Date of this Version

1899

Citation

Bulletin of the U.S. Agricultural Experiment Station of Nebraska, Volume XI, Article 5; Bulletin No. 59 [1899]

Abstract

[A classic work on vernacular architecture and agricultural engineering.]

While engaged upon the preparation of a paper treating of the relations of the homemade windmills of our State to its agriculture, the writer finds such great and increasing demand for some short and immediate report on the subject, that he is led at the request of correspondents to publish the following brief preliminary paper, awaiting the time when a systematic and formal report may be possible.

lt is not the writer's object or intention to offer our citizens advice—for he is the one who is under instruction—but rather to bring together views of a number of mills, and to compile facts about their uses, construction, cost, and durability, which may be of possible use to prospective builders, and by which they may be enabled to select the design which seems to them least faulty, or best suited to their individual wants.

In the judgment of the writer, whose seven years of residence has enabled him to visit nearly every corner of the State, this is an important agricultural movement, and is worthy of much fuller treatment than is possible within the scope of this paper.
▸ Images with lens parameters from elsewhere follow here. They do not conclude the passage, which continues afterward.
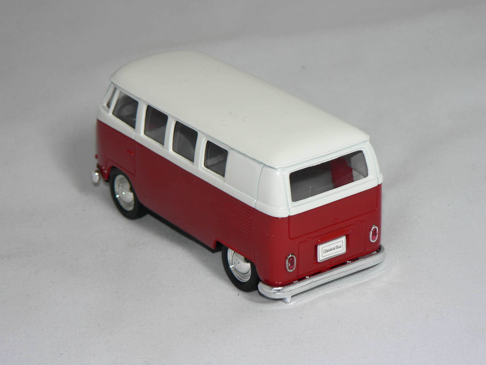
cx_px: 243
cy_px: 182
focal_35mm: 99
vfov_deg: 14.9
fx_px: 1390
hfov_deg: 19.8
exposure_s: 1/60
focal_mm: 16.5
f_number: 3.2
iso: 80
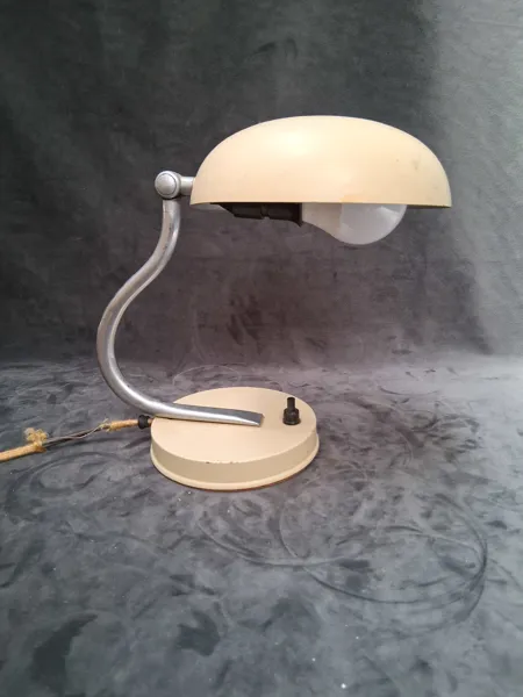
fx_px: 524
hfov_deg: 53.1
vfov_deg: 67.3
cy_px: 348
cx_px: 262
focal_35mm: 26
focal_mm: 3.98
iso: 160
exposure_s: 1/100
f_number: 1.8
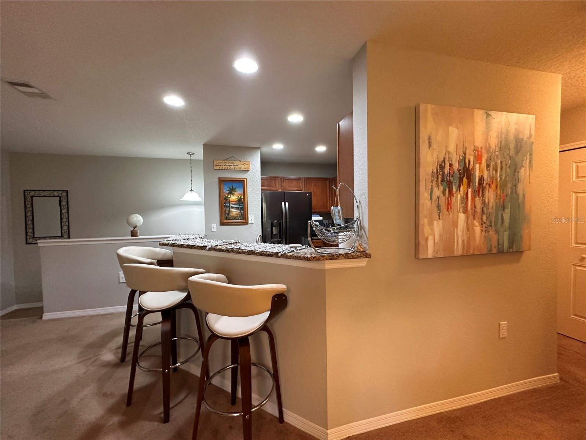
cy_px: 220
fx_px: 237
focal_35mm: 14
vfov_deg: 85.7
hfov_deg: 102.1
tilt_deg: -2.0
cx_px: 293
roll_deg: -0.5
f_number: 2.2
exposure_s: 1/60
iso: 400
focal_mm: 2.22
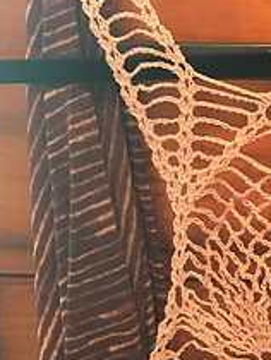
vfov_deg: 28.1
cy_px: 190
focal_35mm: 69
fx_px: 719
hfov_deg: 20.6
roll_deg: +0.5
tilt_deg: -17.0
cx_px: 279
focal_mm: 4.15
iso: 250
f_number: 2.2
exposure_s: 1/15
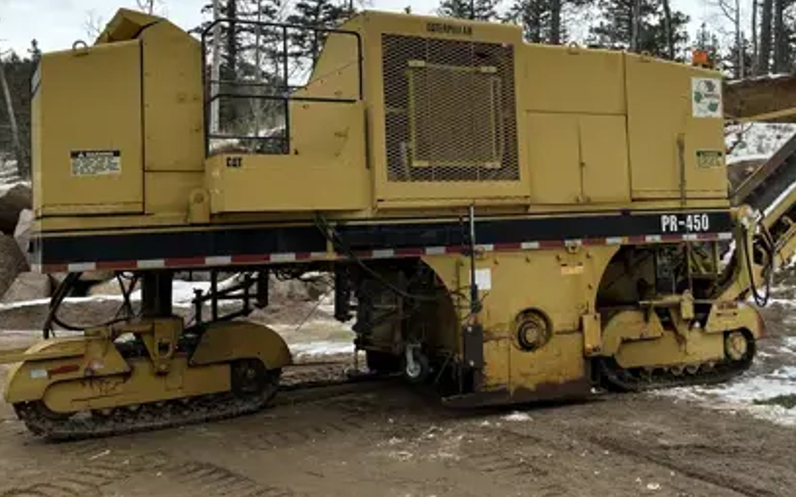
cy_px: 188
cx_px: 452
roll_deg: +0.1
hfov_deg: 49.2
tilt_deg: +2.2
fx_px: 867
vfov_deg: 31.8
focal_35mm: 40
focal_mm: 6.86
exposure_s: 1/1453
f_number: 1.78
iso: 80
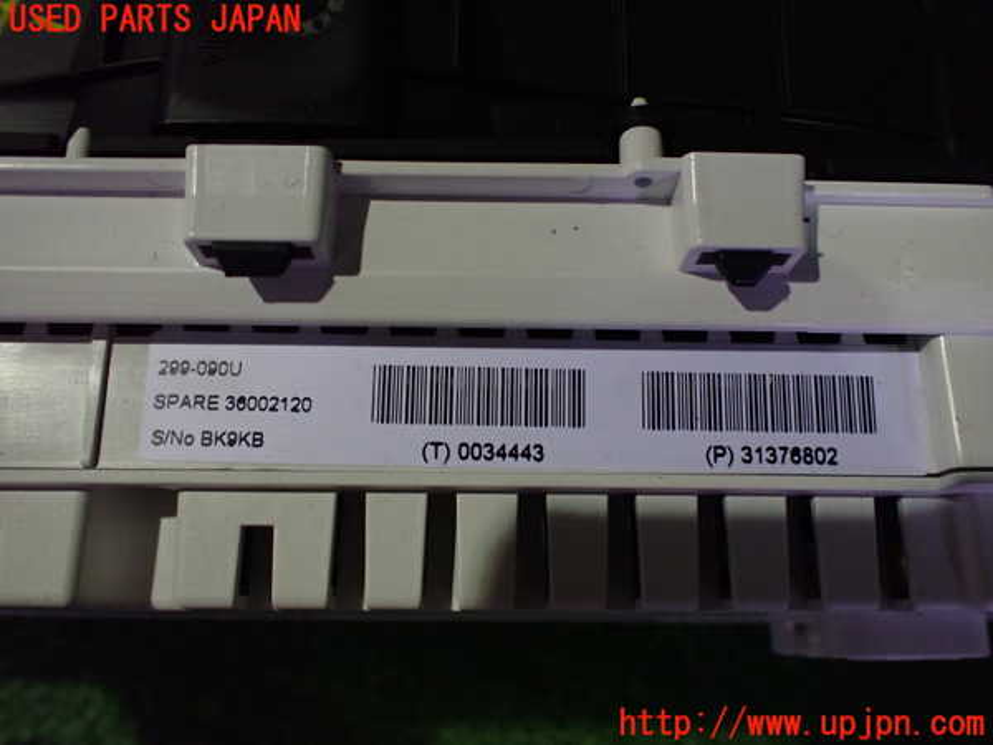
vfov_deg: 46.8
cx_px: 496
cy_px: 372
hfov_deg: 60.0
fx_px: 861
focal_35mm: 30
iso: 800
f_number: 2.3
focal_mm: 5.4
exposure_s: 1/80
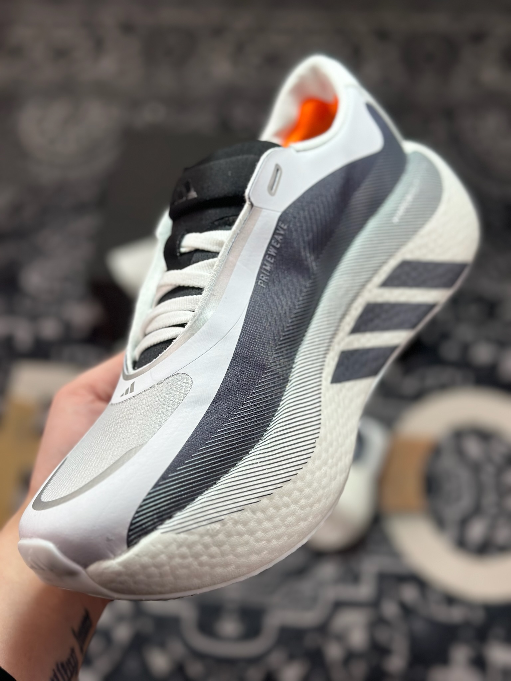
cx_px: 256
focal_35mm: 48
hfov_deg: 30.3
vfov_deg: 39.7
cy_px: 340
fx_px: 945
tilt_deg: -54.1
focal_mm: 6.86
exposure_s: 1/1305
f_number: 1.78
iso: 80
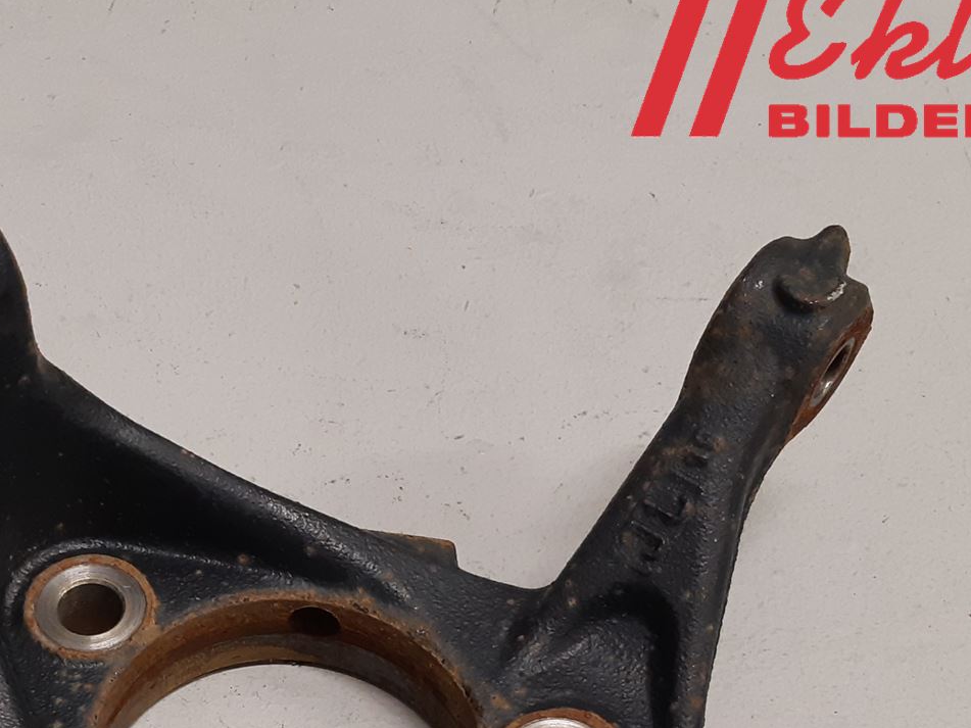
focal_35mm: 56
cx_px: 212
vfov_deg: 24.7
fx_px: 1571
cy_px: 748
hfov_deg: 33.5
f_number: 1.7
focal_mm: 3.93
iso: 160
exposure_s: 1/50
The importance of this movement, inaugurated by our inventive farmers, is made manifest in that many acres of garden truck, fruit land, and even farm land are irrigated; that stock is supplied with water; that ranchmen and sheep herders are benefited; that dairy products are increased and improved; and that the comfort of the village and the rural home is often enhanced. The merit of homemade mills has enjoyed such prompt recognition that they are going up daily. Not to the detriment, we are happy to say, of those important adjuncts to the farm, the shopmade mills, but in addition to them. . . .

The towns in the Platte valley are each of them oftentimes windmill centers about which are often clustered twenty to thirty or more mills of homemade design. Columbus, Grand Island, Kearney, Overton, Cozad, Lexington, Gothenburg, Ogalalla, and intermediate and adjacent towns are, in a way, each a center for homemade mills as well as other forms of water lifters. Those at Grand Island are especially numerous as may be better appreciated from the fact that we were unable to see them all after having driven for four days among the excellent mills designed and built by the German farmers living around this growing city.

As said before, the first mill sets the style in mills for a community. Accordingly in certain German settlements we find the old-fashioned Holland mills, more or less modified, until they little resemble the original or mother mill.

In other communities especially in eastern Nebraska, the Jumbo or "go-devil" mill is the prevailing form. In central Nebraska, and well to the west, the type of homemade mill known as the Battle-ax is plainly the prevailing type, and it is a first rate form of mill. Besides there are a variety of other designs to be described later in a more specific manner.

Includes 78 figures (pen & ink drawings).